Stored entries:
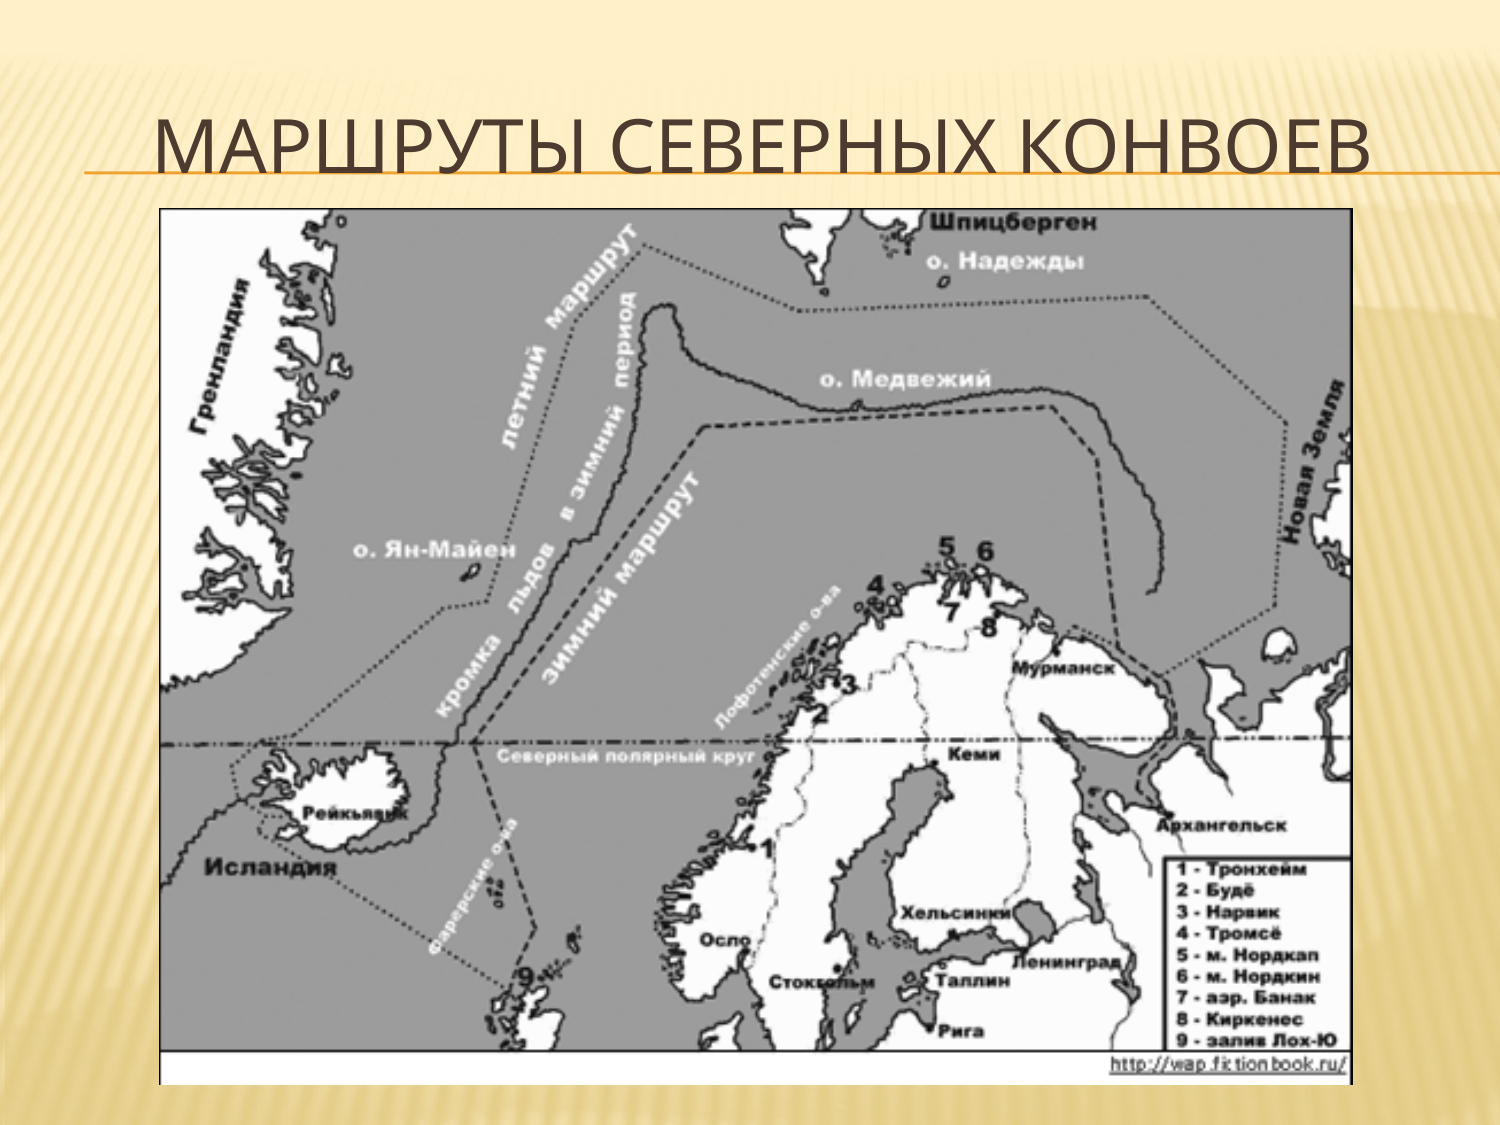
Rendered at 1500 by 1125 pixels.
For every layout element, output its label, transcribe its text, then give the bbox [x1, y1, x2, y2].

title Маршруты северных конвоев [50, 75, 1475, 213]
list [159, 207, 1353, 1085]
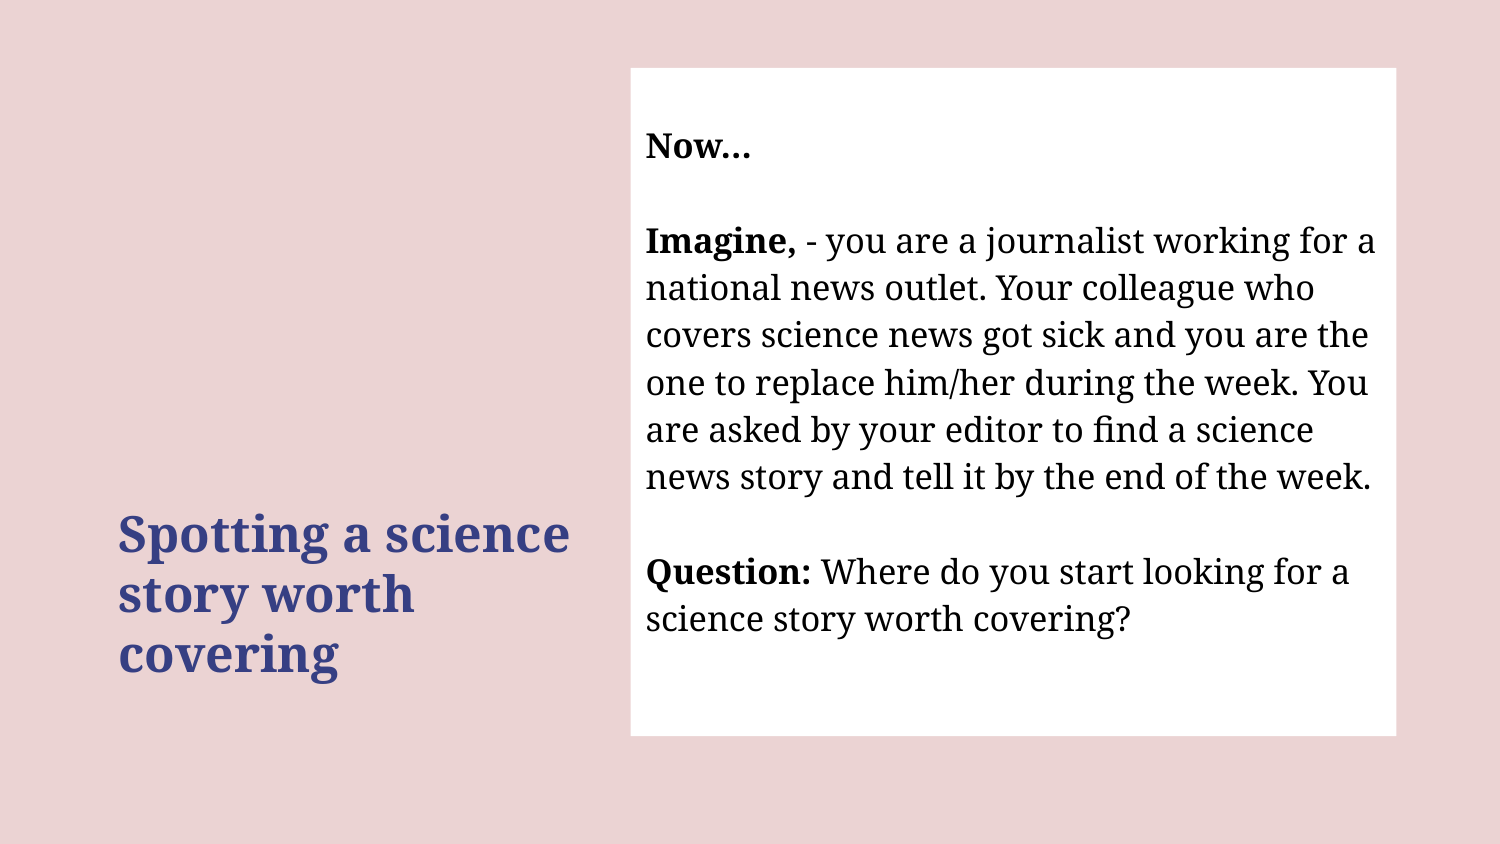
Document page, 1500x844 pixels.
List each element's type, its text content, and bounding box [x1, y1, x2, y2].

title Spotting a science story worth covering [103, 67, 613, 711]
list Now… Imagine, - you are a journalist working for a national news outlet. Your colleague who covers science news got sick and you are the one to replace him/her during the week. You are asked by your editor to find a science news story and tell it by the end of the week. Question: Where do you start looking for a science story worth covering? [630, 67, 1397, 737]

* _Problem requirements_: From the records above, pick out and copy each line holding the word "pixels".

* _Solved problem_:
Rendered at 1500 by 1125 pixels.
Document page, 1500x844 pixels.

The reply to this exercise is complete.